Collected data
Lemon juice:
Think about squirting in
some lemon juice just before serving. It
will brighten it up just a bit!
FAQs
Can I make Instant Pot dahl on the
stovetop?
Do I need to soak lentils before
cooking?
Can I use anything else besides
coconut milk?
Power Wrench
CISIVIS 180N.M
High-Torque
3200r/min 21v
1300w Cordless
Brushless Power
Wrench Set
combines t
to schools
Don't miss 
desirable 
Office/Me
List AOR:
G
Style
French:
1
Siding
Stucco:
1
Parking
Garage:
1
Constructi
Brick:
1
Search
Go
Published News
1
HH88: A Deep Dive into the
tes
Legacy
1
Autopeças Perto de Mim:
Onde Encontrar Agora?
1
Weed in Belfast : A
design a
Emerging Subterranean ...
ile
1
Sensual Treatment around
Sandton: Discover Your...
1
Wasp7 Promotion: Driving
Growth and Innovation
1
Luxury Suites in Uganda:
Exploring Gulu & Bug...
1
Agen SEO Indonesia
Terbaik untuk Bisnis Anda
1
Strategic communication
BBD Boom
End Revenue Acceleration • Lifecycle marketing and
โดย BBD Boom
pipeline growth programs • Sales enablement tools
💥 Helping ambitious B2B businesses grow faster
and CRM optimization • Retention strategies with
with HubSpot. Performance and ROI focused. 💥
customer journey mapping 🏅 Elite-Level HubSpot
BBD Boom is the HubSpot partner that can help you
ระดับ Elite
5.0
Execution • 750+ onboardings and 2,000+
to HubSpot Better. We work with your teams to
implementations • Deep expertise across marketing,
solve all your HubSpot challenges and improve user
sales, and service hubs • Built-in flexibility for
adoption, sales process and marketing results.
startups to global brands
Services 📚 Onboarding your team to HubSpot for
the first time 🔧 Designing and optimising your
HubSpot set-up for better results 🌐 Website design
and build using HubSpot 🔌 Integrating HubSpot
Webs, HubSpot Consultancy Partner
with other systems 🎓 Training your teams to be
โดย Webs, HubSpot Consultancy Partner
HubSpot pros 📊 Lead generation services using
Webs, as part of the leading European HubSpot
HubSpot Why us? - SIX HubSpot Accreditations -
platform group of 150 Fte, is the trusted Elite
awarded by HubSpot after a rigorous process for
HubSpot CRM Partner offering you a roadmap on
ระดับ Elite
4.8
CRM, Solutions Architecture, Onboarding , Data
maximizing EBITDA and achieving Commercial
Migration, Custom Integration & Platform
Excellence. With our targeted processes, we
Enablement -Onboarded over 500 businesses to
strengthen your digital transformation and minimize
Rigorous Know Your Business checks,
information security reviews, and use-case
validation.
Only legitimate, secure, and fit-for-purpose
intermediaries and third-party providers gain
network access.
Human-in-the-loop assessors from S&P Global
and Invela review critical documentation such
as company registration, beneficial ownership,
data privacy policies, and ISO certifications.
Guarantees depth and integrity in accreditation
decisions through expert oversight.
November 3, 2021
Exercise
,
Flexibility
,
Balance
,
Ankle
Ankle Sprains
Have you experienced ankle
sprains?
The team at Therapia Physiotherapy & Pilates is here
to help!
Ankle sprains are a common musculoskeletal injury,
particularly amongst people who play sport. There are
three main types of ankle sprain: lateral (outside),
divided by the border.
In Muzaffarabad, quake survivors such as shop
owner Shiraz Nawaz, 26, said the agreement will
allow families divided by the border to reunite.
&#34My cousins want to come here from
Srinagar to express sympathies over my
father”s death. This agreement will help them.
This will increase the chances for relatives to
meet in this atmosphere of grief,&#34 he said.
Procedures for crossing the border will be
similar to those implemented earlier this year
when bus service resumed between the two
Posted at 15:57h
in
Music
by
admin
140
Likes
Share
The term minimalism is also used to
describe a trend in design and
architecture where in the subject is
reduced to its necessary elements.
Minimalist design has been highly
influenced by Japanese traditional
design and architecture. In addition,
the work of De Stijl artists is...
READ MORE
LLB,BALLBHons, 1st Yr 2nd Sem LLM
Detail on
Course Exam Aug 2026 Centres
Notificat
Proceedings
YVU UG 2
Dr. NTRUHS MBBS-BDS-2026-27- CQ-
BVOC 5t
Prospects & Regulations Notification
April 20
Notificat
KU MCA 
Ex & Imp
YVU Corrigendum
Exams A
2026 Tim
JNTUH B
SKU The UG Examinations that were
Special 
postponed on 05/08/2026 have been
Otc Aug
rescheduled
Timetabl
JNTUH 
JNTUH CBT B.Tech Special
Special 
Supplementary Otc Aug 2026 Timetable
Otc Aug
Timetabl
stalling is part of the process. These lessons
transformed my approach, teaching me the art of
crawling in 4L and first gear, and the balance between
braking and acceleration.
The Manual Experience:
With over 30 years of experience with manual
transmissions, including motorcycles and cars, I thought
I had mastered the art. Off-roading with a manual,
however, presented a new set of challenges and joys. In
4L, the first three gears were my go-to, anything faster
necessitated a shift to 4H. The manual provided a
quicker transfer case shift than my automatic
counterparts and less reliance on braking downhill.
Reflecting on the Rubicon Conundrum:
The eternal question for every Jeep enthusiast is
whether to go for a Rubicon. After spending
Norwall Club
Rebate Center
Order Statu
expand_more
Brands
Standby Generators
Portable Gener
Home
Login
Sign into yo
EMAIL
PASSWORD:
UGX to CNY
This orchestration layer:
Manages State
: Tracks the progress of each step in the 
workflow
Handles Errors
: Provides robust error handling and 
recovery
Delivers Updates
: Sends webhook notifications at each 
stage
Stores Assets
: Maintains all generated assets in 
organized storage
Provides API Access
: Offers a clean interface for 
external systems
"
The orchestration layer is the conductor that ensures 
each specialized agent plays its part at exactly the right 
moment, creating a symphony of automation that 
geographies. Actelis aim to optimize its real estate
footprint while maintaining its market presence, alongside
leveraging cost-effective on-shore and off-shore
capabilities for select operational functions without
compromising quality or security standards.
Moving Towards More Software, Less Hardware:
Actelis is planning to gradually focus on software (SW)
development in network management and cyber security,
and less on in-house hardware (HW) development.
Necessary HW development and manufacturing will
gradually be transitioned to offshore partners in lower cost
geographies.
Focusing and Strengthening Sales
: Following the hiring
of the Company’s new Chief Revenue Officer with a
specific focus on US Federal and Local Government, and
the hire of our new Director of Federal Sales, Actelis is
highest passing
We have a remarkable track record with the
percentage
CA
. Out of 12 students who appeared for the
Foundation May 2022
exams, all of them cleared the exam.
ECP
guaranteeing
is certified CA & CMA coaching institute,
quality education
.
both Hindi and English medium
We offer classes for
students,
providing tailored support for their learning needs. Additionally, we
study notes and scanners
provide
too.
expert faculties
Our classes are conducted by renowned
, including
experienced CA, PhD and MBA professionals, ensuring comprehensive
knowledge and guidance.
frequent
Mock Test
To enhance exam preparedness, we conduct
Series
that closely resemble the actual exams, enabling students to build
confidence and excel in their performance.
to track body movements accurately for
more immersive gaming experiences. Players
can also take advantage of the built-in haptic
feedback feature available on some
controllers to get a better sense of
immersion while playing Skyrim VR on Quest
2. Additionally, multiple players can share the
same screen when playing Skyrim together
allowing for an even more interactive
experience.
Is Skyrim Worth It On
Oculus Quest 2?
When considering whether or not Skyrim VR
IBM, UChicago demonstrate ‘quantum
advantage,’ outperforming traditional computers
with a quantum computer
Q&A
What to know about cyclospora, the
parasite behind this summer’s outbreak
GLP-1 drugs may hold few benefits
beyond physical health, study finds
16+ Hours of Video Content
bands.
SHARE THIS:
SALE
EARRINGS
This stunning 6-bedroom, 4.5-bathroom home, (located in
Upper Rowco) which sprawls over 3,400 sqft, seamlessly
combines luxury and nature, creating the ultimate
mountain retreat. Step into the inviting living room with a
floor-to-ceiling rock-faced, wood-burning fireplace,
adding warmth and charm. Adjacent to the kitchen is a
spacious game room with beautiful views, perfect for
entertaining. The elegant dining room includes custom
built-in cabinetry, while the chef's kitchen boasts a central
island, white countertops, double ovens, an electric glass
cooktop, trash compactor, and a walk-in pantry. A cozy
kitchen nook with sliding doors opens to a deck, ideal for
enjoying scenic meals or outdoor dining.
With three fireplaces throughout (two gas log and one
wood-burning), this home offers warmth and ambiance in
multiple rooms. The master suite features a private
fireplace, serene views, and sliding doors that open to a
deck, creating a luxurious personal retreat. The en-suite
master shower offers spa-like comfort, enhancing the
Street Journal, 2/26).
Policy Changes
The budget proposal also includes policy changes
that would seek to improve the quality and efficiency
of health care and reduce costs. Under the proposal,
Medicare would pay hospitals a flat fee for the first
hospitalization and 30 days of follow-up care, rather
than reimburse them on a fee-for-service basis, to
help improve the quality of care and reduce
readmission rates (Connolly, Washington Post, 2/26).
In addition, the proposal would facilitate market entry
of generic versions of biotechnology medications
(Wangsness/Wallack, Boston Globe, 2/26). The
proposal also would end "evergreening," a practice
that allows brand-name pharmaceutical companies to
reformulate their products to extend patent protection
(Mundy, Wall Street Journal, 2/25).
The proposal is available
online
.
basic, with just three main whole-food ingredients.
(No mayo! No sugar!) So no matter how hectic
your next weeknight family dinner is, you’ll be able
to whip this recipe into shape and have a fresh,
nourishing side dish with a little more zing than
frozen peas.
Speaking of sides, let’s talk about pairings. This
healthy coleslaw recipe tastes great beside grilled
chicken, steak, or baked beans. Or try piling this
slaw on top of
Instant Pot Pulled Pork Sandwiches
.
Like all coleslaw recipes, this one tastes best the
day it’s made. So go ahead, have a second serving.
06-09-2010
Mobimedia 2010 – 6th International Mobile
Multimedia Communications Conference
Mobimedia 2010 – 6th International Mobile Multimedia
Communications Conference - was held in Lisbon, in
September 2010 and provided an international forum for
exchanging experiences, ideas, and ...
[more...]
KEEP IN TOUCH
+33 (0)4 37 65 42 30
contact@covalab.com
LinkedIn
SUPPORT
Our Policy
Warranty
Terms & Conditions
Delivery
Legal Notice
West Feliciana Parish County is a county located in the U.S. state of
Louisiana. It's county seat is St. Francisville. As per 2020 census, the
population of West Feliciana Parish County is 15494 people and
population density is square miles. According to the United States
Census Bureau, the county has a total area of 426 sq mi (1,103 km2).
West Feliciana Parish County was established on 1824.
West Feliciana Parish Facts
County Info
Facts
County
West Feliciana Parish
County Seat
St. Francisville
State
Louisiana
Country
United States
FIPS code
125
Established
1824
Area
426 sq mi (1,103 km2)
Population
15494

**EXERCISE DESCRIPTION:** Could you please retype the lines from the start of the data through the line with "customer journey mapping", both included, and nothing else?

**EXERCISE RESULT:**
Lemon juice:
Think about squirting in
some lemon juice just before serving. It
will brighten it up just a bit!
FAQs
Can I make Instant Pot dahl on the
stovetop?
Do I need to soak lentils before
cooking?
Can I use anything else besides
coconut milk?
Power Wrench
CISIVIS 180N.M
High-Torque
3200r/min 21v
1300w Cordless
Brushless Power
Wrench Set
combines t
to schools
Don't miss 
desirable 
Office/Me
List AOR:
G
Style
French:
1
Siding
Stucco:
1
Parking
Garage:
1
Constructi
Brick:
1
Search
Go
Published News
1
HH88: A Deep Dive into the
tes
Legacy
1
Autopeças Perto de Mim:
Onde Encontrar Agora?
1
Weed in Belfast : A
design a
Emerging Subterranean ...
ile
1
Sensual Treatment around
Sandton: Discover Your...
1
Wasp7 Promotion: Driving
Growth and Innovation
1
Luxury Suites in Uganda:
Exploring Gulu & Bug...
1
Agen SEO Indonesia
Terbaik untuk Bisnis Anda
1
Strategic communication
BBD Boom
End Revenue Acceleration • Lifecycle marketing and
โดย BBD Boom
pipeline growth programs • Sales enablement tools
💥 Helping ambitious B2B businesses grow faster
and CRM optimization • Retention strategies with
with HubSpot. Performance and ROI focused. 💥
customer journey mapping 🏅 Elite-Level HubSpot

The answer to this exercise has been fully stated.